Unitywater’s moves echoed the suggestions made by Ozwater’18 keynote speaker Professor Alan Duffy, who challenged attendees on the first day of the conference to “open up their data” and reap the rewards.

For Unitywater, with structured data flowing from the field, there was increased responsibility on the asset management branch to provide actionable information to field crews.

The ability to monitor work progress in the field in real-time coincided with a concerted focus on reducing response and restore times – it has been win/win, Beirne said.

“Although not classified as a digital transformation project, it has delivered a significant number of advances in both technology as well as business process improvements.

“These improvements have led to increased efficiencies across all aspects of the asset lifecycle from design to disposal and has provided a foundation for future efficiencies,” Beirne said. 

When it comes to improving asset management, issues surrounding ageing assets comes into play. This is an area of expertise for Aurecon Design Director Julian Briggs.

Briggs has been involved in a project at the Bolivar wastewater treatment plant (WWTP), outside of Adelaide, designed to discover systems for extending the life of ageing assets through the use of modern technologies.

Much of the Bolivar WWTP was originally built in the 1960s and Aurecon have been working on the use of 3D computational fluid dynamics (CFD) modelling to extend the life of shallow tanks for another 20 years.

The existing structures are 40m in diameter with a side water depth of 3.15m, compared to a modern design that would be 4.5m or deeper at the side wall – shallow depth provides little volume to store sludge in the sludge blanket as operating conditions vary.

Using 3D CFD modelling, a bespoke design was developed with other modifications including replacement of the plough scrapers with deeper log spiral scrapers (two with full radius, two with half radius), installation of a stamford baffle below the peripheral weir and changes to return activated sludge (RAS) pumping to allow a wider range, including intermittent pumping overnight if needed.

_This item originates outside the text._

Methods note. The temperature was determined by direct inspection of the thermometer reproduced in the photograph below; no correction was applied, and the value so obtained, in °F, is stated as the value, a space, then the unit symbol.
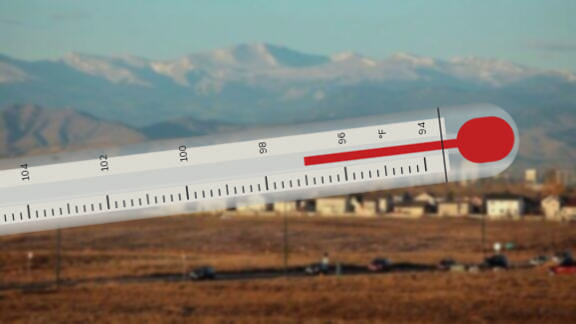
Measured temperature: 97 °F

“The design was checked and optimised using specialist CFD modelling, programmed to account for the hindered settling properties of activated sludge,” Briggs told Ozwater’18 attendees.

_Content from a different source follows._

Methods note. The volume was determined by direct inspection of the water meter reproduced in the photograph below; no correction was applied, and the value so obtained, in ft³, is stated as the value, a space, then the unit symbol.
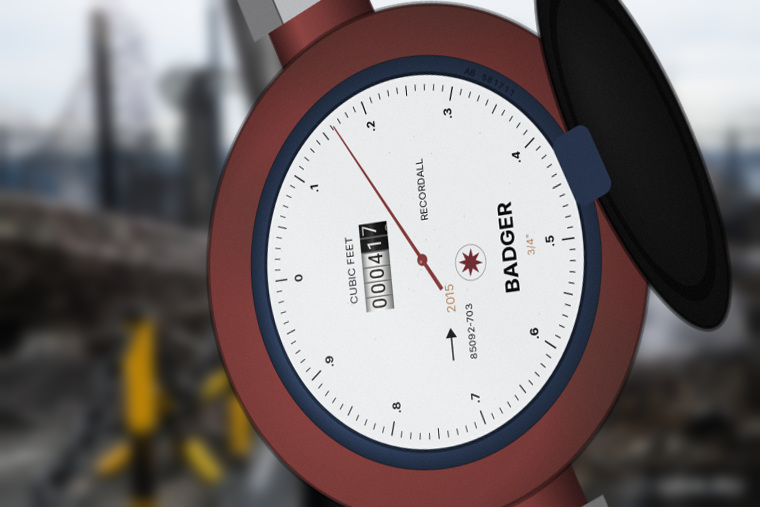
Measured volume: 417.16 ft³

All indications to date show that the new design is operationally more stable with better ability to control the sludge blanket depth.

The effluent solids concentration has since improved and the modified design can process higher solids loading than the existing design – meaning the existing 55-year-old structures can be used for another 20 years, at least.

This translates into an estimated deferred capital saving of more than $60 million, as compared to constructing new clarifiers immediately to replace them.

“Modern technology has successfully assisted with increasing effective capacity over the old design and achieving close to 100% of the theoretical capacity, with a significant improvement in effluent quality,” Briggs said.